**Goal of the exercise:** Could you return the whole listing exactly?

***

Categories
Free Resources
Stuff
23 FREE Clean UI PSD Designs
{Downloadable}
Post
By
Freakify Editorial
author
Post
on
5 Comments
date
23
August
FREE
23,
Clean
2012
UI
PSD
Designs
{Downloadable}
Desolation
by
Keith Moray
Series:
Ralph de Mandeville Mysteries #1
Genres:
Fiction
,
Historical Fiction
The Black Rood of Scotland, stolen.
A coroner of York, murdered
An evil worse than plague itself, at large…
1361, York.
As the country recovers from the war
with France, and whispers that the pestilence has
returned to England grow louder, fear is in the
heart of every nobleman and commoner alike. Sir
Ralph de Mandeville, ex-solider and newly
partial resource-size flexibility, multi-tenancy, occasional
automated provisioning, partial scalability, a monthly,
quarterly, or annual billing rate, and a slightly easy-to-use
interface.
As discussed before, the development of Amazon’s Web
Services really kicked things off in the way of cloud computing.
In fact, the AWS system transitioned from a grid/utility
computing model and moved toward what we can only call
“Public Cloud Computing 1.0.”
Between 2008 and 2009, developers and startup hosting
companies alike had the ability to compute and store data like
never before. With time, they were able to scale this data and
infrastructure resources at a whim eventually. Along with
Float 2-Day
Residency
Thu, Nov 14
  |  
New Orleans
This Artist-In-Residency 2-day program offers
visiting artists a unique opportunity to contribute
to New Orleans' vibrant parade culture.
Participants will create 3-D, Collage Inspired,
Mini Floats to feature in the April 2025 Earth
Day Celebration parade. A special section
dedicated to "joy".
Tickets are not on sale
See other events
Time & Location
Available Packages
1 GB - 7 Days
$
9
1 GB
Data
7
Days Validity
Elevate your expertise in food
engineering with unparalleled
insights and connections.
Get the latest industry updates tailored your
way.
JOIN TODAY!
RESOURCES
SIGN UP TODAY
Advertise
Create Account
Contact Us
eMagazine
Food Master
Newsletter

***

**Answer to this exercise:**
Categories
Free Resources
Stuff
23 FREE Clean UI PSD Designs
{Downloadable}
Post
By
Freakify Editorial
author
Post
on
5 Comments
date
23
August
FREE
23,
Clean
2012
UI
PSD
Designs
{Downloadable}
Desolation
by
Keith Moray
Series:
Ralph de Mandeville Mysteries #1
Genres:
Fiction
,
Historical Fiction
The Black Rood of Scotland, stolen.
A coroner of York, murdered
An evil worse than plague itself, at large…
1361, York.
As the country recovers from the war
with France, and whispers that the pestilence has
returned to England grow louder, fear is in the
heart of every nobleman and commoner alike. Sir
Ralph de Mandeville, ex-solider and newly
partial resource-size flexibility, multi-tenancy, occasional
automated provisioning, partial scalability, a monthly,
quarterly, or annual billing rate, and a slightly easy-to-use
interface.
As discussed before, the development of Amazon’s Web
Services really kicked things off in the way of cloud computing.
In fact, the AWS system transitioned from a grid/utility
computing model and moved toward what we can only call
“Public Cloud Computing 1.0.”
Between 2008 and 2009, developers and startup hosting
companies alike had the ability to compute and store data like
never before. With time, they were able to scale this data and
infrastructure resources at a whim eventually. Along with
Float 2-Day
Residency
Thu, Nov 14
  |  
New Orleans
This Artist-In-Residency 2-day program offers
visiting artists a unique opportunity to contribute
to New Orleans' vibrant parade culture.
Participants will create 3-D, Collage Inspired,
Mini Floats to feature in the April 2025 Earth
Day Celebration parade. A special section
dedicated to "joy".
Tickets are not on sale
See other events
Time & Location
Available Packages
1 GB - 7 Days
$
9
1 GB
Data
7
Days Validity
Elevate your expertise in food
engineering with unparalleled
insights and connections.
Get the latest industry updates tailored your
way.
JOIN TODAY!
RESOURCES
SIGN UP TODAY
Advertise
Create Account
Contact Us
eMagazine
Food Master
Newsletter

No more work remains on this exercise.